Traveling at near-light speed causes time dilation, meaning that time appears to pass more slowly for the person traveling at that speed compared to someone who is stationary. This effect becomes more pronounced as the speed increases, with time appearing to slow down significantly as the speed approaches the speed of light.

## 2. Why does time dilation occur at near-light speed?

Time dilation is a result of Einstein's theory of relativity. According to this theory, time and space are interconnected, and the speed of light is the universal speed limit. As an object approaches the speed of light, it experiences a slowing of time to maintain the constant speed of light in relation to its surroundings.

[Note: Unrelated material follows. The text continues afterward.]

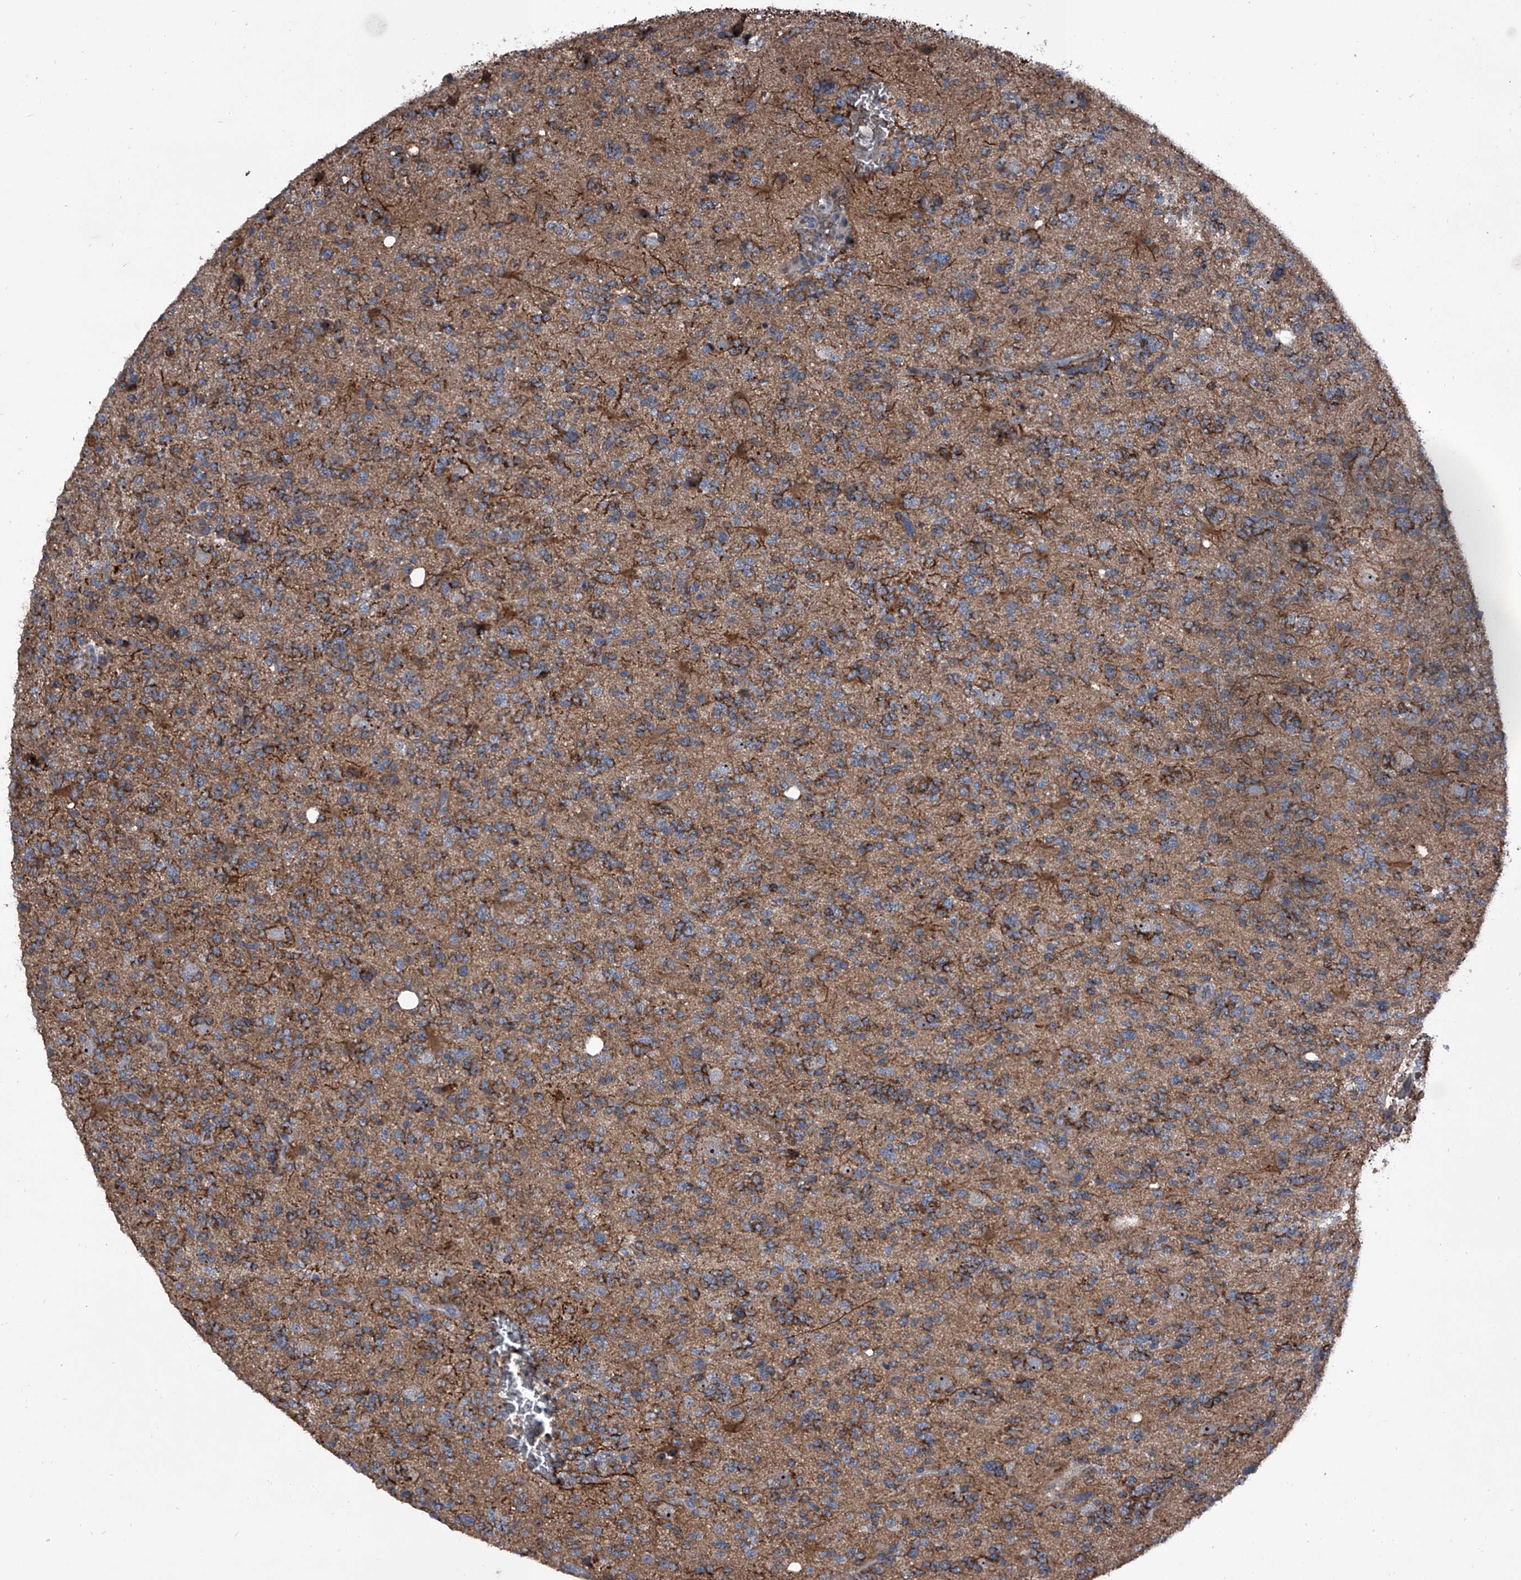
{"staining": {"intensity": "moderate", "quantity": ">75%", "location": "cytoplasmic/membranous"}, "tissue": "glioma", "cell_type": "Tumor cells", "image_type": "cancer", "snomed": [{"axis": "morphology", "description": "Glioma, malignant, High grade"}, {"axis": "topography", "description": "Brain"}], "caption": "Tumor cells display medium levels of moderate cytoplasmic/membranous expression in about >75% of cells in human glioma.", "gene": "CEP85L", "patient": {"sex": "female", "age": 62}}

## 3. How does time dilation affect a traveler's perspective?

From the perspective of the traveler, time will appear to pass normally. However, when they return to their starting point after traveling at near-light speed, they will find that less time has passed for them compared to the people who stayed behind. This is known as the twin paradox, where one twin who travels at near-light speed will age slower than the other twin who remains stationary.

## 4. Is it possible to travel at exactly the speed of light?

No, it is not possible for an object with mass to travel at the speed of light. As an object approaches the speed of light, its mass increases infinitely, making it impossible to reach that speed.

## 5. Can time travel occur when traveling at near-light speed?

While time dilation may make it seem like time travel is occurring, it is not possible to travel back in time by traveling at near-light speed. The traveler will always move forward in time, just at a slower rate compared to those who are stationary. Additionally, the immense energy required to travel at near-light speed makes it currently impossible to achieve in reality.